The Iowa State team included six statistics PhD students: Cory Lanker, Fangfang Liu, Jia Liu, Ian Mouzon, Wei Zhang, and (team leader) Wen Zhou. Their participation in the 2013 DMC was motivated by their interest in applying material from a doctoral-level course in machine learning to a large real predictive analytics problem. The course, taught by Steve Vardeman, covers such topics as linear methods of prediction and classification, basis expansions and regularization, kernel smoothing methods, variance-bias trade-offs, inference and model averaging, additive models and trees, boosting, neural nets, support vector machines, prototype methods, unsupervised learning, random forests, and ensemble learning.
This year, the competition required teams to develop an algorithm to predict whether a visitor to a retail website will place an order. Customers who visit online shops carry out various “transactions” during any given session or visit. Transactions may include clicking on specific products to read more about them, adding or removing products from the shopping cart, etc. At the end of a session, the visitor may place an order for one or more products or end the session without any purchases. The goal of the 2013 DMC was to develop a method to predict whether the visitor will place an order on the basis of the transaction data collected during the session.
The strategy adopted by the Iowa State team combined a variety of methodologies …
So that teams could develop their methods, Prudsys AG made available a large dataset with historical information about transactions and outcomes (purchased/did not purchase) from a German retailer. The training data corresponded to 50,000 customer sessions and included almost a half million transactions.
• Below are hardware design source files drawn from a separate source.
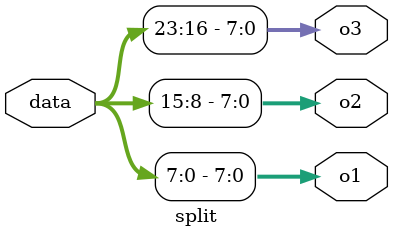
<source format=sv>
module split(input [23:0] data, output [7:0] o1, output [7:0] o2, output [7:0] o3);  
	assign o1 = data[7:0];
	assign o2 = data[15:8];
	assign o3 = data[23:16];
endmodule

</source>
The test dataset included 5,111 sessions for which contestants were asked to predict whether a purchase had or had not resulted. To win the competition, a team needed to make the fewest classification mistakes on the 5,111 test sessions.
The strategy adopted by the Iowa State team combined a variety of methodologies from what is currently known as data analytics, machine learning, or statistical learning. Data analytics is not a new field, but it has grown in importance as the amount of data collected by the private sector, government, and universities has ballooned. The goal of statistical learning is to find the intrinsic patterns hidden in such data and enable researchers and practitioners to make reliable predictions and accurate forecasts. Modern statistical methods for Big Data have become critical in the successful design of management strategies and decisionmaking as well as in areas as diverse as drug discovery, climate modeling, and finance.
The winning team, from the Technical University of Dortmund, made 144 classification errors in the 5,111 test sessions (2.82% error rate). The Iowa State team made only 10 more errors than the winning team and ended the competition with an error rate of 3.01%. That is, using the transaction information from the test sessions and algorithms developed from the training data, the ISU team was able to correctly predict whether a visit to the online shop would result in a purchase almost 97% of the time.
Winners of the competition were announced in Berlin during Prudsys AG’s User Days. The top 10 teams were invited to attend the awards presentation in person and present their work, and two of the ISU team were on hand to represent the team and be recognized as up-and-coming data miners.
The competition has been held annually since 2002, and participation is limited to teams from educational institutions. In 2013, the competition included 99 teams from 77 educational institutions and 24 countries. Other teams from the United States included those from the University of California at Los Angeles, University of Southern California, and Northwestern University.